Park rose to idol stardom in the late 80s with his hits “Oh Wind” and “The Crash-Landing of Love,” along with a series of elaborate dance moves. He was edged out of his place at the top by the wave-making Taiji Boys in 1992, and his subsequent attempts at a comeback had not met with much success. Regarding his sixth album, which was released in 1996, Park wryly remarks, “My enthusiasm got the better of me.”

“There was a time when I used to beat myself up. Looking back on it, though, I feel like I was just being childish. The market is a cold and unforgiving place, yet there I was, swaggering like a bigheaded fool. Now I finally see my music, and the market, clearly.”

Album #6, Park’s latest offering, is filled with medium-tempo dance songs. The title track, “Don’t Go,” sets a familiar melody to an 80s disco beat. Other tracks, including “Obsession,” “Heartbreak,” and “Destiny,” are also similar dance numbers. Park explains, “I chose songs that grown-ups could easily sing along with and dance to, without cluttering their heads with troubling thoughts.”

The two ballad tracks, “Even If Time Should Pass” and “Let’s Go Far Away,” demonstrate the new maturity of his vocals. The album also features updated remakes of his previous hits, “Missing You” and “Days Brushing By on the Rain,” but old fans might find them somewhat unfamiliar.

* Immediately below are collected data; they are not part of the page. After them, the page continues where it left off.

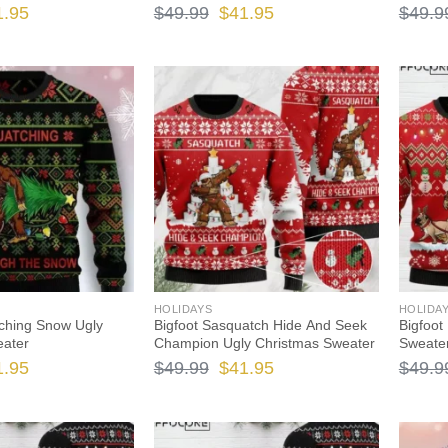
ginal
Current
Original
Current
1.95
$
49.99
$
41.95
$
49.9
ce
price
price
price
s:
is:
was:
is:
.99.
$41.95.
$49.99.
$41.95.
HOLIDAYS
HOLIDA
ching Snow Ugly
Bigfoot Sasquatch Hide And Seek
Bigfoot
eater
Champion Ugly Christmas Sweater
Sweate
ginal
Current
Original
Current
1.95
$
49.99
$
41.95
$
49.9
ce
price
price
price
s:
is:
was:
is:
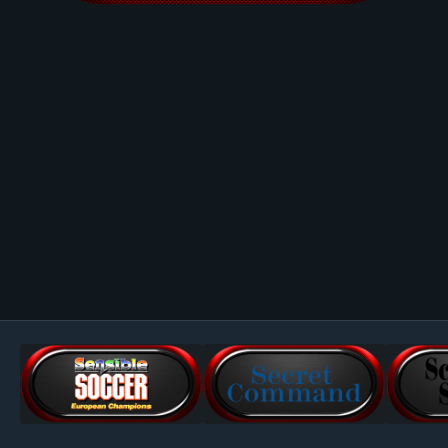
Image Tools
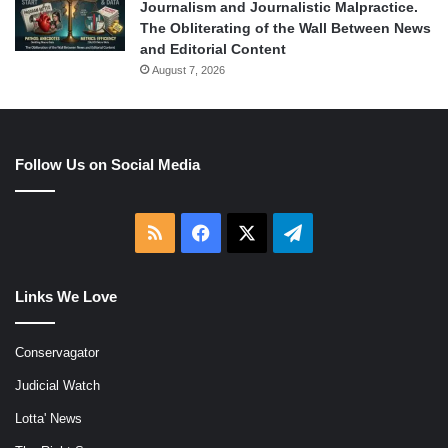
Journalism and Journalistic Malpractice.
The Obliterating of the Wall Between News
and Editorial Content
August 7, 2026
Follow Us on Social Media
RSS
Facebook
X
Telegram
Links We Love
Conservagator
Judicial Watch
Lotta' News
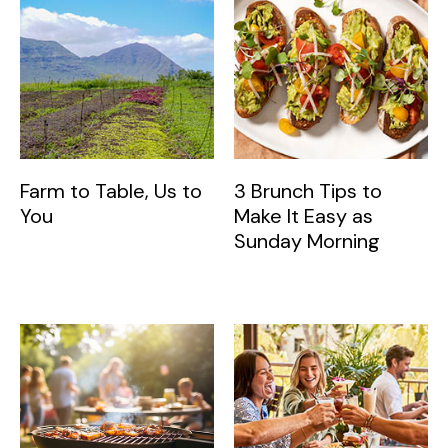
Farm to Table, Us to
3 Brunch Tips to
You
Make It Easy as
Sunday Morning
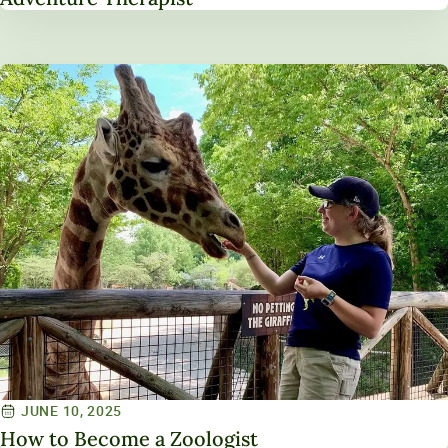
JUNE 10, 2025
How to Become a Zoologist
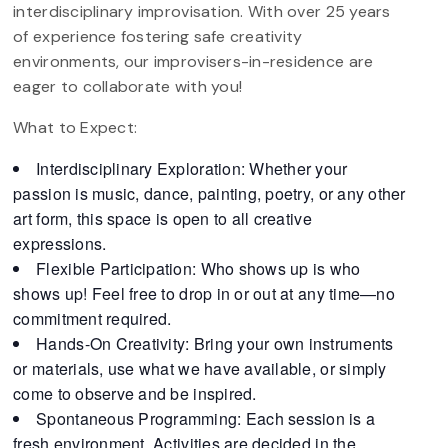
interdisciplinary improvisation. With over 25 years
of experience fostering safe creativity
environments, our improvisers-in-residence are
eager to collaborate with you!
What to Expect:
Interdisciplinary Exploration: Whether your
passion is music, dance, painting, poetry, or any other
art form, this space is open to all creative
expressions.
Flexible Participation: Who shows up is who
shows up! Feel free to drop in or out at any time—no
commitment required.
Hands-On Creativity: Bring your own instruments
or materials, use what we have available, or simply
come to observe and be inspired.
Spontaneous Programming: Each session is a
fresh environment. Activities are decided in the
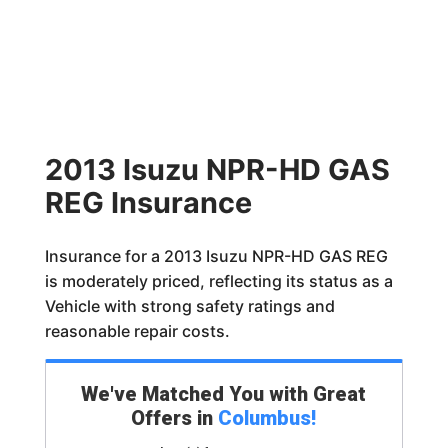
2013 Isuzu NPR-HD GAS
REG Insurance
Insurance for a 2013 Isuzu NPR-HD GAS REG
is moderately priced, reflecting its status as a
Vehicle with strong safety ratings and
reasonable repair costs.
We've Matched You with Great
Offers in
Columbus
!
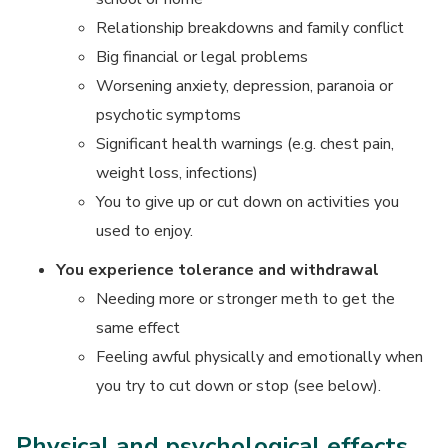
Relationship breakdowns and family conflict
Big financial or legal problems
Worsening anxiety, depression, paranoia or
psychotic symptoms
Significant health warnings (e.g. chest pain,
weight loss, infections)
You to give up or cut down on activities you
used to enjoy.
You experience tolerance and withdrawal
Needing more or stronger meth to get the
same effect
Feeling awful physically and emotionally when
you try to cut down or stop (see below).
Physical and psychological effects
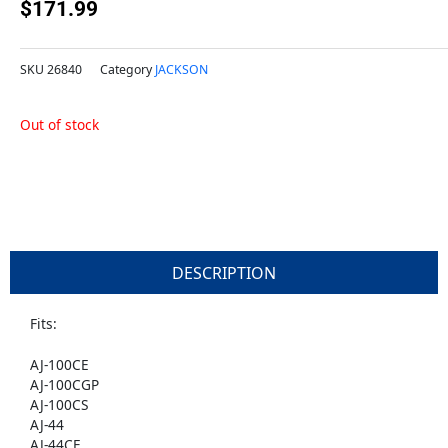
$
171.99
SKU
26840
Category
JACKSON
Out of stock
DESCRIPTION
Fits:
AJ-100CE
AJ-100CGP
AJ-100CS
AJ-44
AJ-44CE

For a while, Park even performed on the night club circuit. He had left the entertainment industry, but he couldn’t abandon singing and dancing. There are even a couple of comeback albums that never quite saw the light of day.

“What allowed me to survive it all was my family. My wife and my daughter gave me a new view on the world, and now I want to make music that’s not just for myself but for sharing with everyone out there.”